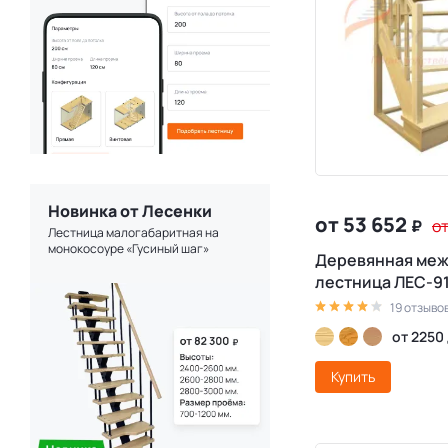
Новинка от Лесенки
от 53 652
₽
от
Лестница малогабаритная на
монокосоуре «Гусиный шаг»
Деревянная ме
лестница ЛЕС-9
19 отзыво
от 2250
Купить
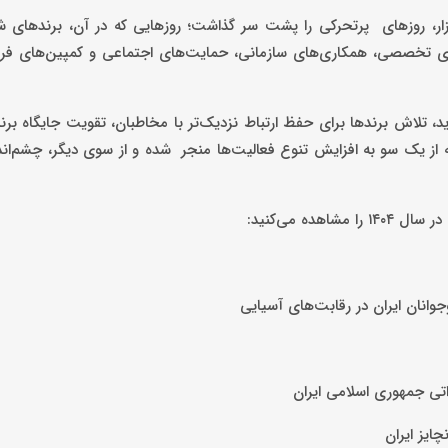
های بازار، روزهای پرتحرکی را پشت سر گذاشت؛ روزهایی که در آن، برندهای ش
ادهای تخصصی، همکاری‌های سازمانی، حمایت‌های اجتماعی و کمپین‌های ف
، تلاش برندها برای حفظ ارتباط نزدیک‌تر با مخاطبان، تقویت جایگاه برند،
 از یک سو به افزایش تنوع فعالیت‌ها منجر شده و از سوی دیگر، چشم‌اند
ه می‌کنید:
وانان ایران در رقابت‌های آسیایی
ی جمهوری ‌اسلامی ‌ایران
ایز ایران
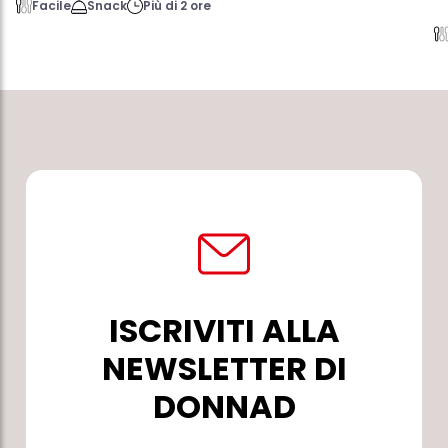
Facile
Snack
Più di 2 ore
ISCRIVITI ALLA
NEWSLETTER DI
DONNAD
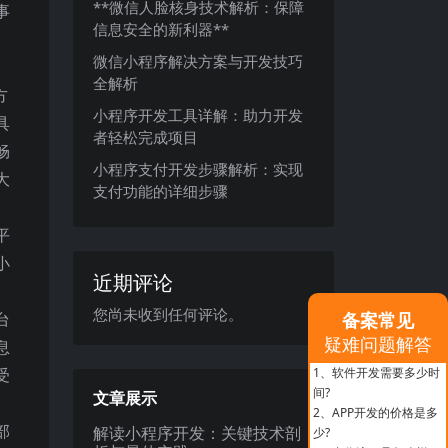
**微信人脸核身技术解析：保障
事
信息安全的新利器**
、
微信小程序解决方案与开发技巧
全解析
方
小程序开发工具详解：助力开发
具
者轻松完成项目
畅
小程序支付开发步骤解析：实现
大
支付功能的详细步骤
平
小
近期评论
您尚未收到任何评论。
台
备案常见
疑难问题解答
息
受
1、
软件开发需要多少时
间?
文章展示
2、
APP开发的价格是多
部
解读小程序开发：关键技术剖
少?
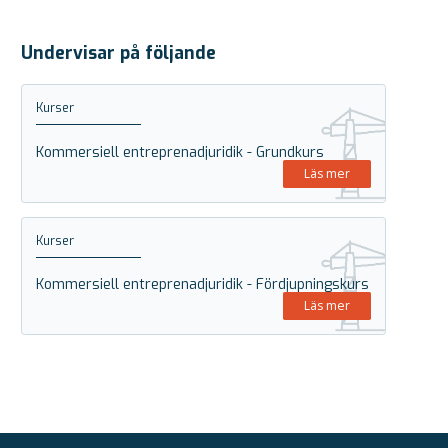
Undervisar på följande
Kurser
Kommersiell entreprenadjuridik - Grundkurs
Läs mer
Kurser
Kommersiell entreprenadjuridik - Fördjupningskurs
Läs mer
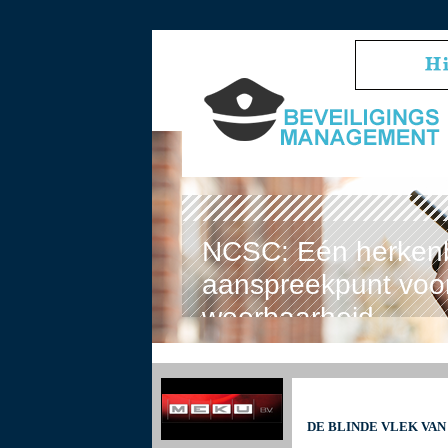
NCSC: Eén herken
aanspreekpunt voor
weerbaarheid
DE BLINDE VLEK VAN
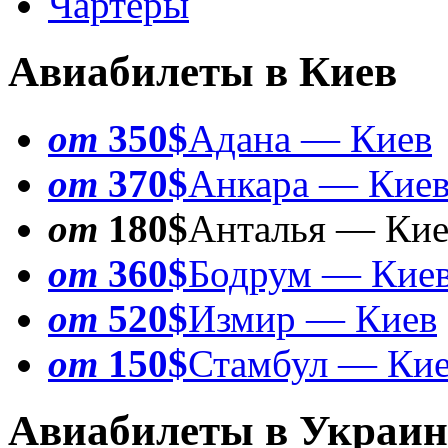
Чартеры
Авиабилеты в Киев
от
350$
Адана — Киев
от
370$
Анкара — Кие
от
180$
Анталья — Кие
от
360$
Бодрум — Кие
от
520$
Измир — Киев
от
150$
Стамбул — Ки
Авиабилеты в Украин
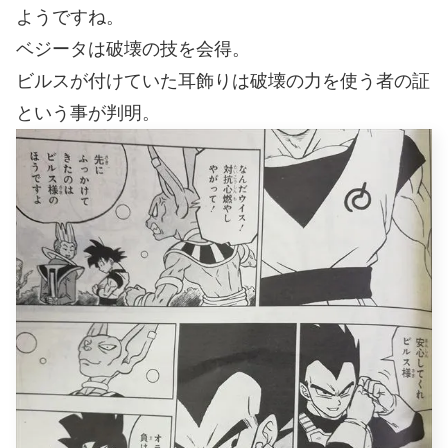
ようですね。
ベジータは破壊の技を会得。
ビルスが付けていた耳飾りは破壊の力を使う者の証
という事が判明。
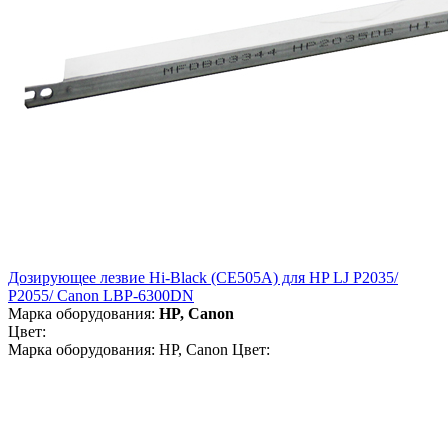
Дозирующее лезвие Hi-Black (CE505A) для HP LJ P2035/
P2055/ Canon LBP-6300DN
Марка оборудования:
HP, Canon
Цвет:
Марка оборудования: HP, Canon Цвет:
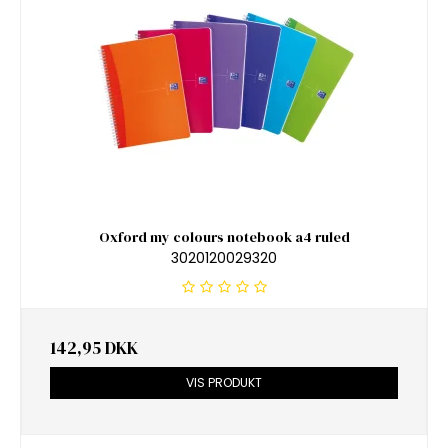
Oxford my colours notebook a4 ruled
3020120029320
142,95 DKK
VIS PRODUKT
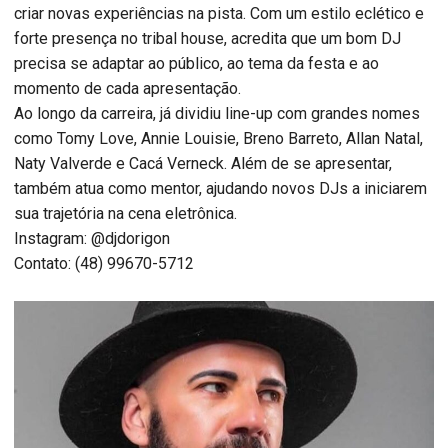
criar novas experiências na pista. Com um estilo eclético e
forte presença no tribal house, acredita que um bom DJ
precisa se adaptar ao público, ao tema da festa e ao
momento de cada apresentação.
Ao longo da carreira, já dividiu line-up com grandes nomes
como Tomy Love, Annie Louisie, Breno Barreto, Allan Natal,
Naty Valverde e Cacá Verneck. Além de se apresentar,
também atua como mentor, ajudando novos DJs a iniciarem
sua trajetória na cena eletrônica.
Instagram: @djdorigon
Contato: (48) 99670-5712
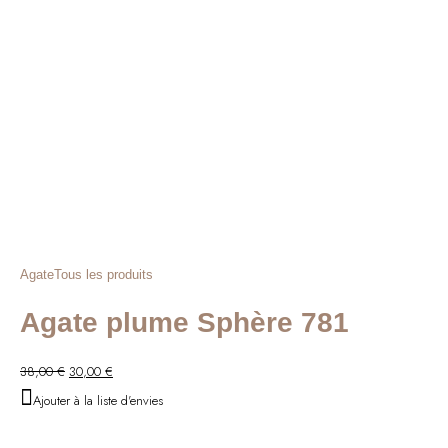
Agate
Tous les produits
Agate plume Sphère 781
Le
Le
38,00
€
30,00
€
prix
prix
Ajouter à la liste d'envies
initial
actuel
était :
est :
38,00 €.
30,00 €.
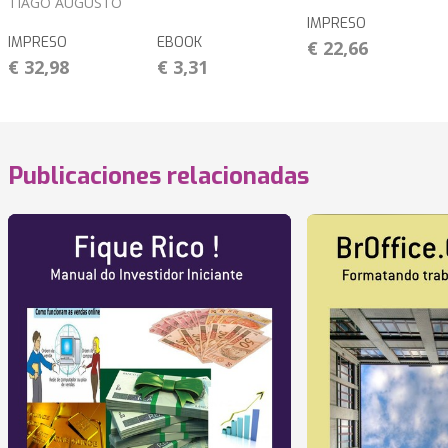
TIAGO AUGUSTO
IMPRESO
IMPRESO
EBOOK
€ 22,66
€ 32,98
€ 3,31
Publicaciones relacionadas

* * *

● **Job item**: Reprint the entries above exactly, images removed.

● **Your solution**:
Новинка от Лесенки
от 53 652
₽
от
Лестница малогабаритная на
монокосоуре «Гусиный шаг»
Деревянная ме
лестница ЛЕС-9
19 отзыво
от 2250
Купить
های بازار، روزهای پرتحرکی را پشت سر گذاشت؛ روزهایی که در آن، برندهای ش
ادهای تخصصی، همکاری‌های سازمانی، حمایت‌های اجتماعی و کمپین‌های ف
، تلاش برندها برای حفظ ارتباط نزدیک‌تر با مخاطبان، تقویت جایگاه برند،
 از یک سو به افزایش تنوع فعالیت‌ها منجر شده و از سوی دیگر، چشم‌اند
ه می‌کنید:
وانان ایران در رقابت‌های آسیایی
ی جمهوری ‌اسلامی ‌ایران
ایز ایران
Facile
Snack
Più di 2 ore
ISCRIVITI ALLA
NEWSLETTER DI
DONNAD
**微信人脸核身技术解析：保障
事
信息安全的新利器**
、
微信小程序解决方案与开发技巧
全解析
方
小程序开发工具详解：助力开发
具
者轻松完成项目
畅
小程序支付开发步骤解析：实现
大
支付功能的详细步骤
平
小
近期评论
您尚未收到任何评论。
台
备案常见
疑难问题解答
息
受
1、
软件开发需要多少时
间?
文章展示
2、
APP开发的价格是多
部
解读小程序开发：关键技术剖
少?
Undervisar på följande
Kurser
Kommersiell entreprenadjuridik - Grundkurs
Läs mer
Kurser
Kommersiell entreprenadjuridik - Fördjupningskurs
Läs mer
NCSC: Eén herken
aanspreekpunt voor
weerbaarheid
DE BLINDE VLEK VAN
Чартеры
Авиабилеты в Киев
от
350$
Адана — Киев
от
370$
Анкара — Кие
от
180$
Анталья — Кие
от
360$
Бодрум — Кие
от
520$
Измир — Киев
от
150$
Стамбул — Ки
Авиабилеты в Украин
ようですね。
ベジータは破壊の技を会得。
ビルスが付けていた耳飾りは破壊の力を使う者の証
という事が判明。
Дозирующее лезвие Hi-Black (CE505A) для HP LJ P2035/
P2055/ Canon LBP-6300DN
Марка оборудования:
HP, Canon
Цвет:
Марка оборудования: HP, Canon Цвет:
Oxford my colours notebook a4 ruled
3020120029320
142,95 DKK
VIS PRODUKT
criar novas experiências na pista. Com um estilo eclético e
forte presença no tribal house, acredita que um bom DJ
precisa se adaptar ao público, ao tema da festa e ao
momento de cada apresentação.
Ao longo da carreira, já dividiu line-up com grandes nomes
como Tomy Love, Annie Louisie, Breno Barreto, Allan Natal,
Naty Valverde e Cacá Verneck. Além de se apresentar,
também atua como mentor, ajudando novos DJs a iniciarem
sua trajetória na cena eletrônica.
Instagram: @djdorigon
Contato: (48) 99670-5712
Agate
Tous les produits
Agate plume Sphère 781
Le
Le
38,00
€
30,00
€
prix
prix
Ajouter à la liste d'envies
initial
actuel
était :
est :
38,00 €.
30,00 €.
TIAGO AUGUSTO
IMPRESO
IMPRESO
EBOOK
€ 22,66
€ 32,98
€ 3,31
Publicaciones relacionadas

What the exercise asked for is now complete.